Restate all the data word for word and omit the pictures.

BEGIN EXTRACTED ENTRIES

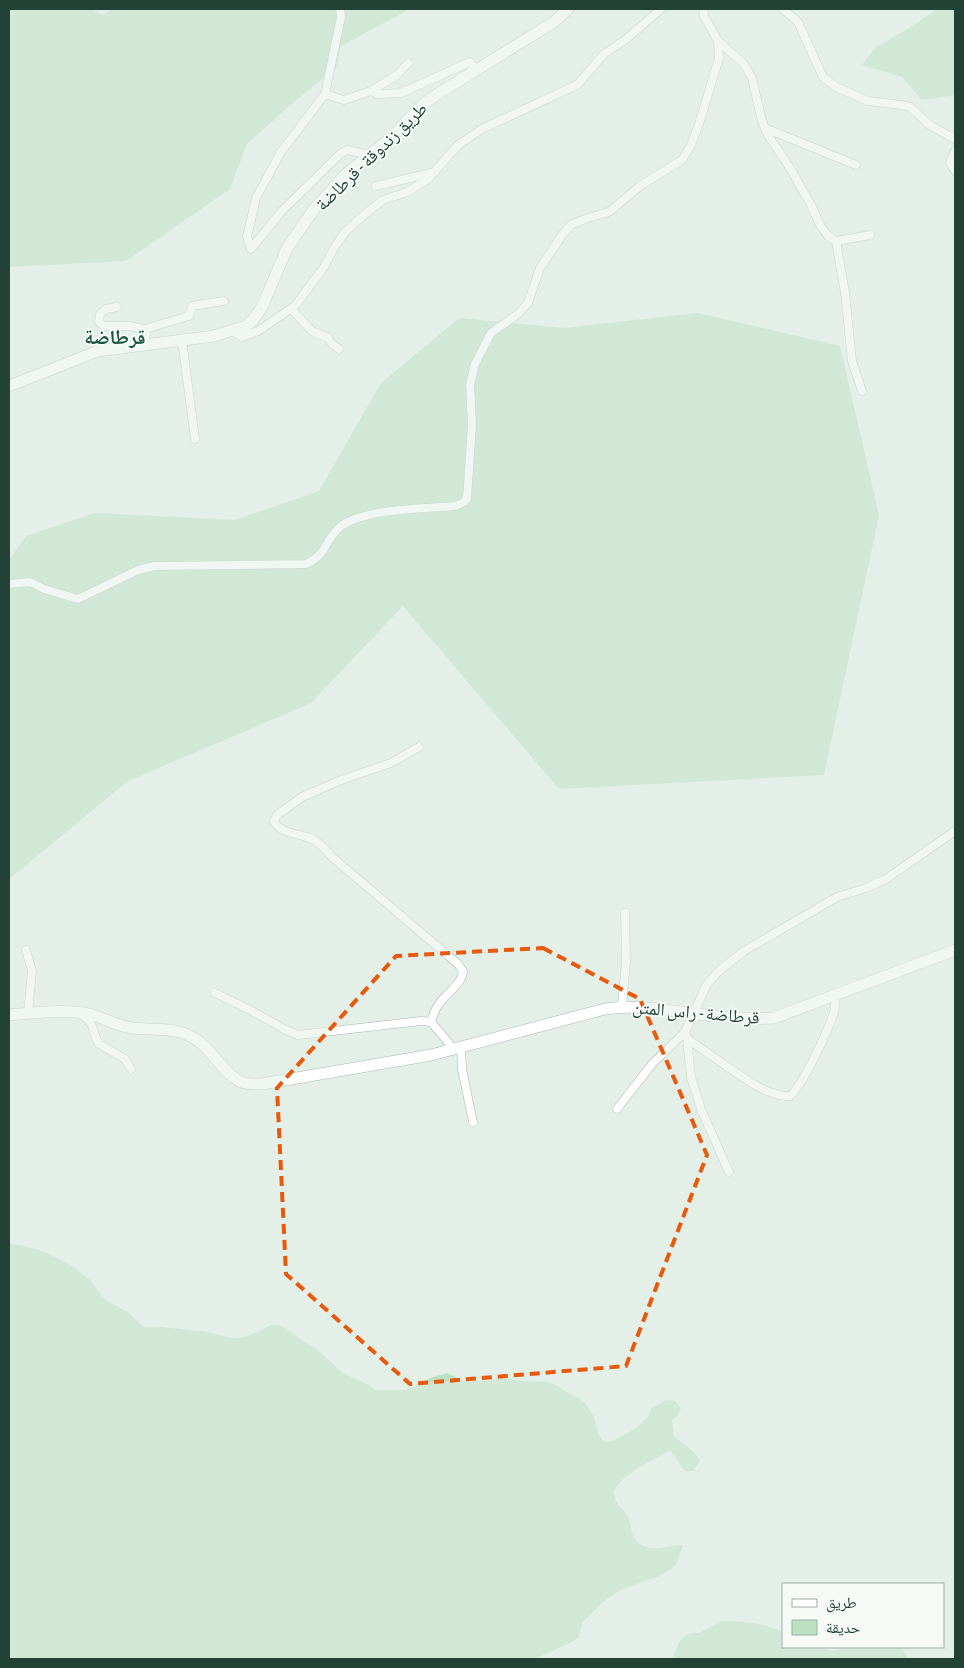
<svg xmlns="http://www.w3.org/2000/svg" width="964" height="1668" font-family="'Asap Condensed','Noto Naskh Arabic',sans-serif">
	<rect width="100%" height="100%" fill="#e4efe8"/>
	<g fill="#bbe1c0">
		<path d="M9,9h80l15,6 7,-6h299l-69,37 -5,22 -41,33 -48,43 -17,45 -104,72 -117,6z"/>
		<path d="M937,9h18v86l-33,5 -20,-23 -40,-12 14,-18 35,-20z"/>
		<path d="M698,313l142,33 39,169 -55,260 -265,14 -156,-183 -92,97 -183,78 -119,98v-319l17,-24 69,-23 140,7 84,-29 62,-108 78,-65 104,10z"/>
		<path d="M9,1243l34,8 26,13 21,16 15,20 23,12 16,15h18l45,5 24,6h10l16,-6 14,-7h9l40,27 23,21 26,12 6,5h29l15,-5 11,-7 17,-5 17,8h20l22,-3 17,3 27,1 30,17 6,5 8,13 4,17 6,8 9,-1 22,-12 13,-12 4,-9 14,-8 9,1 6,7 -3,7 -6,5 2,16 21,17 5,8 -7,10h-8c-6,-7 -8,-14 -16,-20 -18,11 -45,21 -55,40 2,18 8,14 14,26 3,7 3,17 7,22 12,16 32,6 48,6l-7,20 -5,4 -12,7 -37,13 -18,12 -22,22 -3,14 -5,4 -39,18h-526z"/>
		<path d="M722,1621c21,0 42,2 61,11v15h35l16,4 13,-4h55l6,12h-236l7,-17 5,-5 7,-4h8z"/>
	</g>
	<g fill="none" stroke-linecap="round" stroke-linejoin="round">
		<defs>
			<g id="minor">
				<path d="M340,9l1,8 -16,77 -44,58 -25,46 -9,39 4,12 30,-37 59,-58 7,-4 24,5"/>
				<path d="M703,9l1,7 14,25 26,23 8,14 9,39 5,15 24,36 21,37 9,20 8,11 8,5 34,-6"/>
				<path d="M783,9l15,13 25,55 13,10 32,14 33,4 9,2 21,19 24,13"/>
				<path d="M371,91l6,3 24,-1 69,-31 6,8"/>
				<path d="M325,94l19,6 27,-9 26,-16 11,-12"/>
				<path d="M765,128l91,37"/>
				<path d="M955,151l-5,12 5,8"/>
				<path d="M376,186l59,-14"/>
				<path d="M836,241l9,52 7,68 10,30"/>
				<path d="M117,307l-11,2 -6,5 -1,8 5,4h25l16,3 1,6 -2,9"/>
				<path d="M291,309l21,22 16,7 4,6 7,5"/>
				<path d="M145,329l44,-13 3,-10 32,-5"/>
				<path d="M232,331l10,6 16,-6 37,-25 29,-39 10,-19 11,-16 20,-18 18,-14 24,-8 21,-13 30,-34 24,-16 95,-44 27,-31 21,-14 36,-31"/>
				<path d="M182,340l13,99"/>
				<path d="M9,584l21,-2 14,7 34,10 60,-29 16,-4 152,-2c22,-10 17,-22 33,-36 22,-20 86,-19 117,-22l8,-4 3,-4 5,-73 -2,-40 5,-21 16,-31 27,-19 10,-11 12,-35 23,-34 8,-9 14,-6 24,-7 31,-26 42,-26 9,-15 8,-21 20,-66 -1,-17"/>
				<path d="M419,747l-28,16 -50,17 -39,17 -25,18 -3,6c6,13 24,12 36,17 9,4 15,11 22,19l126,107 5,7c-1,13 -14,20 -21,29 -6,7 -9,14 -11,22"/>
				<path d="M26,950l6,21 -4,42"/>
				<path d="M215,993l35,17 36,20 12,5 123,-14 10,1 17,20 4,8"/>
				<path d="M834,996c1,6 2,11 0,16 -5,17 -31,73 -44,84 -23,2 -59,-27 -78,-40 -8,-6 -17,-11 -25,-18l-2,-6 22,-48 13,-14 24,-19 93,-54 29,-9 20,-9 69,-48"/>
				<path d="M622,1006l4,-44 -1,-49"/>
				<path d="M82,1015c15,10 9,17 17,29l26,15 6,10"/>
				<path d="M687,1038l4,39 10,32 28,63"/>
				<path d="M461,1047l1,22 11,53"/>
				<path d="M617,1109l35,-45 33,-32"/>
			</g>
			<g id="secondary">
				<path d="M9,386l89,-35 116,-15 32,-10 7,-6 9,-13 25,-59 28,-40 31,-34 45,-36 30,-32 18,-13 115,-71 14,-13"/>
				<path d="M9,1015c22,-2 59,-6 80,-1 15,4 28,12 43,14 19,2 43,-1 60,9 19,10 28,33 47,44 7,4 15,3 23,3l169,-29 174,-46c26,-4 51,0 77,3 31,4 61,8 92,6l181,-68"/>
			</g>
		</defs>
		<use href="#minor" stroke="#a6b8af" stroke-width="9"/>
		<use href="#secondary" stroke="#a1bbaf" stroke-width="12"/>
		<use href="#minor" stroke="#fff" stroke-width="8"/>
		<use href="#secondary" stroke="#fff" stroke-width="11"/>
	</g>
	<path d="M0 0H964V1668H0ZM543,948l97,51 67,156 -81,211 -216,18 -124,-110 -9,-186 119,-132z" fill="#e4efe8" fill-opacity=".55" fill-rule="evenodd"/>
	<path fill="none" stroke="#e8590c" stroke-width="4" stroke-dasharray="10 6" stroke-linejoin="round" d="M543,948l97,51 67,156 -81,211 -216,18 -124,-110 -9,-186 119,-132z"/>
	<g text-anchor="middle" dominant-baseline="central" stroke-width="4" stroke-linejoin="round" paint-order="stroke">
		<g font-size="18" fill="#214235" stroke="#f5faf7">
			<text transform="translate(371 156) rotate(-44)">طريق زندوقة - قرطاضة</text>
			<text transform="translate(696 1012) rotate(5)">قرطاضة - راس المتن</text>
		</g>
		<g font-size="20" font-weight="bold" fill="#1b5740" stroke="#f5faf7">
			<text x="115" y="336">قرطاضة</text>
		</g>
	</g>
	<rect width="964" height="1668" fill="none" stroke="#214235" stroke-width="20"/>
	<rect x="782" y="1583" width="162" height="65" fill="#f5faf7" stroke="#a0b0a9"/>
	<rect x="792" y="1599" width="25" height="8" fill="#ffffff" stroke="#a0b0a9"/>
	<text x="826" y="1608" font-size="15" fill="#214235">طريق</text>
	<rect x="792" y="1620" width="25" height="15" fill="#bbe1c0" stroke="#a0b0a9"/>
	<text x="826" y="1633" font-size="15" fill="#214235">حديقة</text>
</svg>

END EXTRACTED ENTRIES

● **REPLY TO THE EXERCISE**:
<svg xmlns="http://www.w3.org/2000/svg" width="964" height="1668" font-family="'Asap Condensed','Noto Naskh Arabic',sans-serif">
	<rect width="100%" height="100%" fill="#e4efe8"/>
	<g fill="#bbe1c0">
		<path d="M9,9h80l15,6 7,-6h299l-69,37 -5,22 -41,33 -48,43 -17,45 -104,72 -117,6z"/>
		<path d="M937,9h18v86l-33,5 -20,-23 -40,-12 14,-18 35,-20z"/>
		<path d="M698,313l142,33 39,169 -55,260 -265,14 -156,-183 -92,97 -183,78 -119,98v-319l17,-24 69,-23 140,7 84,-29 62,-108 78,-65 104,10z"/>
		<path d="M9,1243l34,8 26,13 21,16 15,20 23,12 16,15h18l45,5 24,6h10l16,-6 14,-7h9l40,27 23,21 26,12 6,5h29l15,-5 11,-7 17,-5 17,8h20l22,-3 17,3 27,1 30,17 6,5 8,13 4,17 6,8 9,-1 22,-12 13,-12 4,-9 14,-8 9,1 6,7 -3,7 -6,5 2,16 21,17 5,8 -7,10h-8c-6,-7 -8,-14 -16,-20 -18,11 -45,21 -55,40 2,18 8,14 14,26 3,7 3,17 7,22 12,16 32,6 48,6l-7,20 -5,4 -12,7 -37,13 -18,12 -22,22 -3,14 -5,4 -39,18h-526z"/>
		<path d="M722,1621c21,0 42,2 61,11v15h35l16,4 13,-4h55l6,12h-236l7,-17 5,-5 7,-4h8z"/>
	</g>
	<g fill="none" stroke-linecap="round" stroke-linejoin="round">
		<defs>
			<g id="minor">
				<path d="M340,9l1,8 -16,77 -44,58 -25,46 -9,39 4,12 30,-37 59,-58 7,-4 24,5"/>
				<path d="M703,9l1,7 14,25 26,23 8,14 9,39 5,15 24,36 21,37 9,20 8,11 8,5 34,-6"/>
				<path d="M783,9l15,13 25,55 13,10 32,14 33,4 9,2 21,19 24,13"/>
				<path d="M371,91l6,3 24,-1 69,-31 6,8"/>
				<path d="M325,94l19,6 27,-9 26,-16 11,-12"/>
				<path d="M765,128l91,37"/>
				<path d="M955,151l-5,12 5,8"/>
				<path d="M376,186l59,-14"/>
				<path d="M836,241l9,52 7,68 10,30"/>
				<path d="M117,307l-11,2 -6,5 -1,8 5,4h25l16,3 1,6 -2,9"/>
				<path d="M291,309l21,22 16,7 4,6 7,5"/>
				<path d="M145,329l44,-13 3,-10 32,-5"/>
				<path d="M232,331l10,6 16,-6 37,-25 29,-39 10,-19 11,-16 20,-18 18,-14 24,-8 21,-13 30,-34 24,-16 95,-44 27,-31 21,-14 36,-31"/>
				<path d="M182,340l13,99"/>
				<path d="M9,584l21,-2 14,7 34,10 60,-29 16,-4 152,-2c22,-10 17,-22 33,-36 22,-20 86,-19 117,-22l8,-4 3,-4 5,-73 -2,-40 5,-21 16,-31 27,-19 10,-11 12,-35 23,-34 8,-9 14,-6 24,-7 31,-26 42,-26 9,-15 8,-21 20,-66 -1,-17"/>
				<path d="M419,747l-28,16 -50,17 -39,17 -25,18 -3,6c6,13 24,12 36,17 9,4 15,11 22,19l126,107 5,7c-1,13 -14,20 -21,29 -6,7 -9,14 -11,22"/>
				<path d="M26,950l6,21 -4,42"/>
				<path d="M215,993l35,17 36,20 12,5 123,-14 10,1 17,20 4,8"/>
				<path d="M834,996c1,6 2,11 0,16 -5,17 -31,73 -44,84 -23,2 -59,-27 -78,-40 -8,-6 -17,-11 -25,-18l-2,-6 22,-48 13,-14 24,-19 93,-54 29,-9 20,-9 69,-48"/>
				<path d="M622,1006l4,-44 -1,-49"/>
				<path d="M82,1015c15,10 9,17 17,29l26,15 6,10"/>
				<path d="M687,1038l4,39 10,32 28,63"/>
				<path d="M461,1047l1,22 11,53"/>
				<path d="M617,1109l35,-45 33,-32"/>
			</g>
			<g id="secondary">
				<path d="M9,386l89,-35 116,-15 32,-10 7,-6 9,-13 25,-59 28,-40 31,-34 45,-36 30,-32 18,-13 115,-71 14,-13"/>
				<path d="M9,1015c22,-2 59,-6 80,-1 15,4 28,12 43,14 19,2 43,-1 60,9 19,10 28,33 47,44 7,4 15,3 23,3l169,-29 174,-46c26,-4 51,0 77,3 31,4 61,8 92,6l181,-68"/>
			</g>
		</defs>
		<use href="#minor" stroke="#a6b8af" stroke-width="9"/>
		<use href="#secondary" stroke="#a1bbaf" stroke-width="12"/>
		<use href="#minor" stroke="#fff" stroke-width="8"/>
		<use href="#secondary" stroke="#fff" stroke-width="11"/>
	</g>
	<path d="M0 0H964V1668H0ZM543,948l97,51 67,156 -81,211 -216,18 -124,-110 -9,-186 119,-132z" fill="#e4efe8" fill-opacity=".55" fill-rule="evenodd"/>
	<path fill="none" stroke="#e8590c" stroke-width="4" stroke-dasharray="10 6" stroke-linejoin="round" d="M543,948l97,51 67,156 -81,211 -216,18 -124,-110 -9,-186 119,-132z"/>
	<g text-anchor="middle" dominant-baseline="central" stroke-width="4" stroke-linejoin="round" paint-order="stroke">
		<g font-size="18" fill="#214235" stroke="#f5faf7">
			<text transform="translate(371 156) rotate(-44)">طريق زندوقة - قرطاضة</text>
			<text transform="translate(696 1012) rotate(5)">قرطاضة - راس المتن</text>
		</g>
		<g font-size="20" font-weight="bold" fill="#1b5740" stroke="#f5faf7">
			<text x="115" y="336">قرطاضة</text>
		</g>
	</g>
	<rect width="964" height="1668" fill="none" stroke="#214235" stroke-width="20"/>
	<rect x="782" y="1583" width="162" height="65" fill="#f5faf7" stroke="#a0b0a9"/>
	<rect x="792" y="1599" width="25" height="8" fill="#ffffff" stroke="#a0b0a9"/>
	<text x="826" y="1608" font-size="15" fill="#214235">طريق</text>
	<rect x="792" y="1620" width="25" height="15" fill="#bbe1c0" stroke="#a0b0a9"/>
	<text x="826" y="1633" font-size="15" fill="#214235">حديقة</text>
</svg>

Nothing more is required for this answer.